Job Description
sync. is a team of artists, engineers, and scientists building foundation models to edit and modify people in video. Founded by the creators of Wav2lip and backed by legendary investors, including YC, Google, and visionaries Nat Friedman and Daniel Gross, we've raised 6 million dollars in our seed round to evolve how we create and consume media.
Within months of launch our flagship lipsync API scaled to millions in revenue and powers video translation, dubbing, and dialogue replacement workflows for thousands of editors, developers, and businesses around the world.
That's only the beginning, we're building a creative suite to give anyone Photoshop-like control over humans video – zero-shot understanding and fine-grained editing of expressions, gestures, movement, identity, and more.
Everyone has a story to tell, but not everyone's a storyteller – yet. We're looking for talented and driven individuals from all backgrounds to build inspired tools that amplify human creativity.
About the role
We're seeking an exceptional ML Engineer to expand the boundaries of what's possible with AI video editing. You'll work with the creators of Wav2lip to build and extend computer vision pipelines giving users unprecedented control over humans in video.
What you'll do
- Create novel CV features that unlock new forms of video manipulation
- Build ML pipelines that understand and modify humans in video
- Transform research breakthroughs into production capabilities
- Design systems that make complex AI feel like magic to users
- Pioneer new approaches to fine-grained video control
What you'll need
- 5+ years implementing computer vision and ML systems that users love
- Deep expertise in PyTorch and video processing pipelines
- Track record of shipping novel ML features from concept to production
- Ability to bridge cutting-edge research with practical applications
- Strong collaboration skills across research and engineering teams
Preferred qualifications
- Experience with face/human detection and tracking
- Background in generative AI or video understanding
- History working with large-scale video datasets
- Open source contributions to CV/ML projects
Our goal is to keep the team lean, hungry, and shipping fast.

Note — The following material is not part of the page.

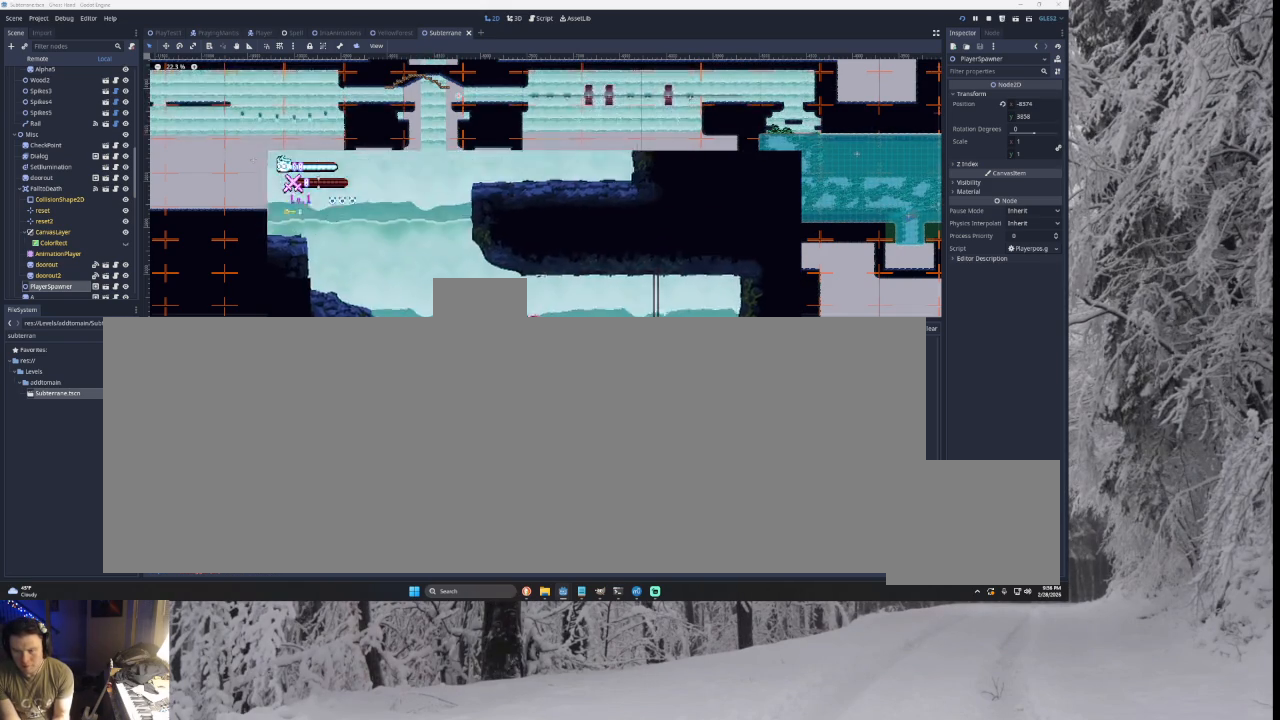
{"buttons": ["TRIANGLE"], "left_stick": "left", "right_stick": "center", "events": [[100, "TRIANGLE", "up"], [367, "TRIANGLE", "down"]]}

These are the qualities we embody and look for:
[1] Raw intelligence: we tackle complex problems and push the boundaries of what's possible.
[2] Boundless curiosity: we're always learning, exploring new technologies, and questioning assumptions.
[3] Exceptional resolve: we persevere through challenges and never lose sight of our goals.
[4] High agency: we take ownership of our work and drive initiatives forward autonomously.
[5] Outlier hustle: we work smart and hard, going above and beyond to achieve extraordinary results.
[6] Obsessively data-driven: we base our decisions on solid data and measurable outcomes.
[7] Radical candor: we communicate openly and honestly, providing direct feedback to help each other grow.
We’re a team of artists, engineers, and researchers building controllable AI video editing tools to unbound human creative potential. Our research team build AI video models to understand and affect fine-grained, controllable edits over any human in any video. Our product team makes these models accessible to editors, animators, developers, and businesses to edit and repurpose any video for any audience. Our technology is used to automate lip-dubbing in localization processes in entertainment, create dynamic marketing campaigns personalized to individuals or communities, animate new characters to life in minutes instead of days, affect word-level edits in studio-grade videos to fix mistakes in post-production avoiding having to rerecord entire scenes, and more. Our models are used by everyday people, prosumers, developers, and businesses large and small to tell outstanding stories. In just the last year we graduated at the top of our YC batch (W24), raised a $5.5M seed backed by GV, won the AI grant from Nat Friedman and Daniel Gross, scaled to millions in revenue – and this is only the beginning.